→ INSTRUCTION
Write out every line of the entries below word for word, leaving the pictures out.

[Element position data]
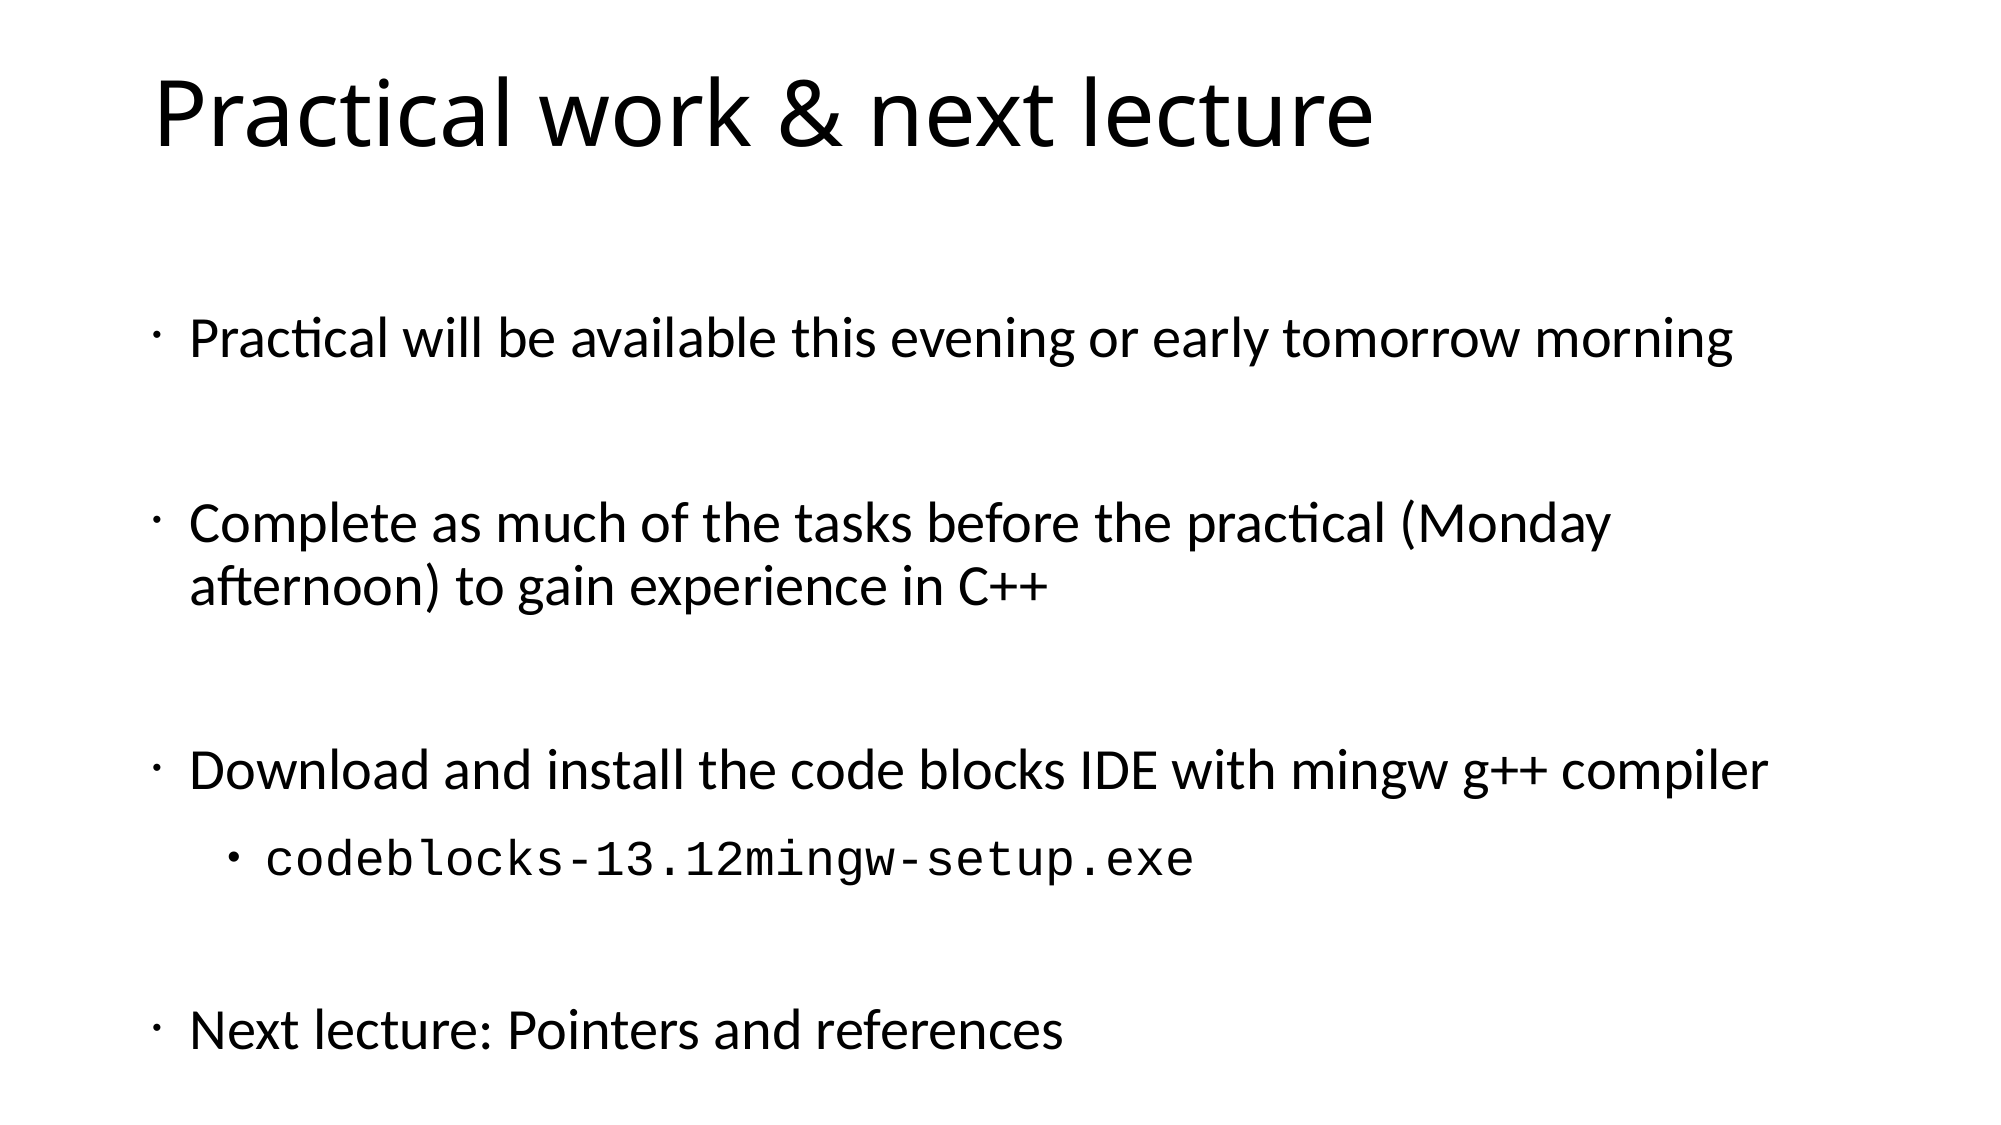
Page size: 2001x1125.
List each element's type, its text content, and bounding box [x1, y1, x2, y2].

footer [662, 1042, 1338, 1103]
title Practical work & next lecture [137, 59, 1863, 278]
list Practical will be available this evening or early tomorrow morning Complete as much of the tasks before the practical (Monday afternoon) to gain experience in C++ Download and install the code blocks IDE with mingw g++ compiler codeblocks-13.12mingw-setup.exe Next lecture: Pointers and references [137, 299, 1863, 1014]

→ THE ANSWER
Page size: 2001x1125.
List each element's type, its text content, and bounding box [x1, y1, x2, y2].

footer [662, 1042, 1338, 1103]
title Practical work & next lecture [137, 59, 1863, 278]
list Practical will be available this evening or early tomorrow morning Complete as much of the tasks before the practical (Monday afternoon) to gain experience in C++ Download and install the code blocks IDE with mingw g++ compiler codeblocks-13.12mingw-setup.exe Next lecture: Pointers and references [137, 299, 1863, 1014]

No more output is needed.